PASSAGE GIVEN -
No description
Find a file
PottedRosePetal 289a3d38cc search spec
2026-04-09 01:10:52 +02:00
search_spec search spec 2026-04-09 01:10:52 +02:00
README.md search spec 2026-04-09 01:10:52 +02:00

Personal Ebook Archive — Project Description

Goal

Build a self-hosted, searchable library of stories and books — primarily fanfiction from AO3, but designed to scale to millions of works including original fiction, non-fiction, and other long-form text. The library must be:

  • Comprehensive — no significant works missing from sources we choose to mirror
  • Searchable — meaningful filtering across many independent dimensions (genre, theme, content warnings, characters, etc.), not just title/author
  • Portable — accessible from all devices via VPN, with metadata that travels with the files
  • Self-hosted — no reliance on external services that could disappear or change terms
  • Resilient — backups, no single point of failure, schema-versioned so future changes don't invalidate old work

Scale

The target is millions of works (think the entire AO3 archive — ~17 million works as of 2026 — or more). Existing chaotic dataset is already ~400GB of raw text. This rules out approaches that work fine for 10K books but break at this scale:

  • Full per-file decompression on every search → too slow
  • One row per work in a single SQLite table → fine for the metadata, but not for full-text
  • Naive AI re-tagging on every classification change → cost-prohibitive
  • Loading the whole library into memory → impossible

Infrastructure (existing or planned)

  • Homeserver running Proxmox with Docker VMs
  • Calibre-Web (Docker container) — self-hosted ebook server providing web UI, OPDS feed for e-readers, metadata management. Calibre handles ~100K books well; beyond that we may need to shard or supplement.
  • Tailscale mesh VPN (via self-hosted Headscale) — connects all devices, library accessible from laptop/phone/anywhere
  • Kiwix — separate offline reference content (Wikipedia, Project Gutenberg) — not part of this project
  • Existing 400GB messy text dataset — needs deduplication, format normalization, and classification

File Format

EPUB as the storage format:

  • Already compressed (ZIP-based)
  • Universally readable across devices
  • Standard metadata format (OPF) supports custom fields
  • Calibre handles them natively
  • Even at large scale, individual files stay small (~50KB-2MB typical)

Acquisition

  • AO3 — built-in EPUB download, allows non-commercial personal use. FanFicFare (Calibre plugin) automates downloading with rate-limit respect.

DATA BLOCK -
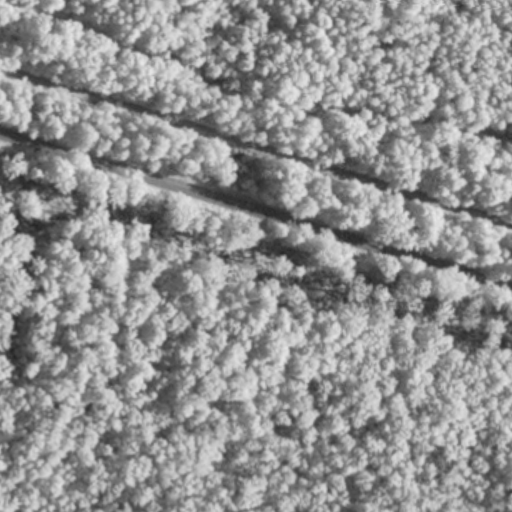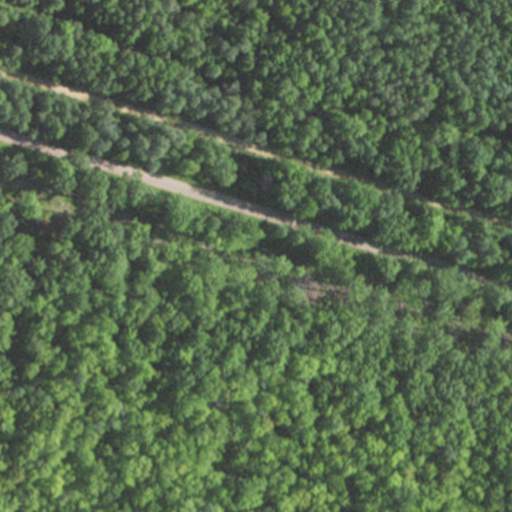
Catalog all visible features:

SHORT TASK 1 - Echo the part of the project description that opens with the words containing "The target is" and closes with "(existing or planned)".
SHORT TASK 2 - Do these statements agree with the project description? Answer yes or no for each and quote the deciding words. (a) Calibre handles around 100K books well. (b) Kiwix is part of this project. (c) The existing dataset is about 400GB of raw text.
SHORT TASK 3 - According to the project description, about how many works did the AO3 archive hold as of 2026?

WRITTEN SOLUTION 1 -
The target is millions of works (think the entire AO3 archive — ~17 million works as of 2026 — or more). Existing chaotic dataset is already ~400GB of raw text. This rules out approaches that work fine for 10K books but break at this scale:

  • Full per-file decompression on every search → too slow
  • One row per work in a single SQLite table → fine for the metadata, but not for full-text
  • Naive AI re-tagging on every classification change → cost-prohibitive
  • Loading the whole library into memory → impossible

Infrastructure (existing or planned)

WRITTEN SOLUTION 2 -
(a) Yes: "Calibre handles ~100K books well"
(b) No: "not part of this project"
(c) Yes: "Existing chaotic dataset is already ~400GB of raw text."

WRITTEN SOLUTION 3 - About 17 million works.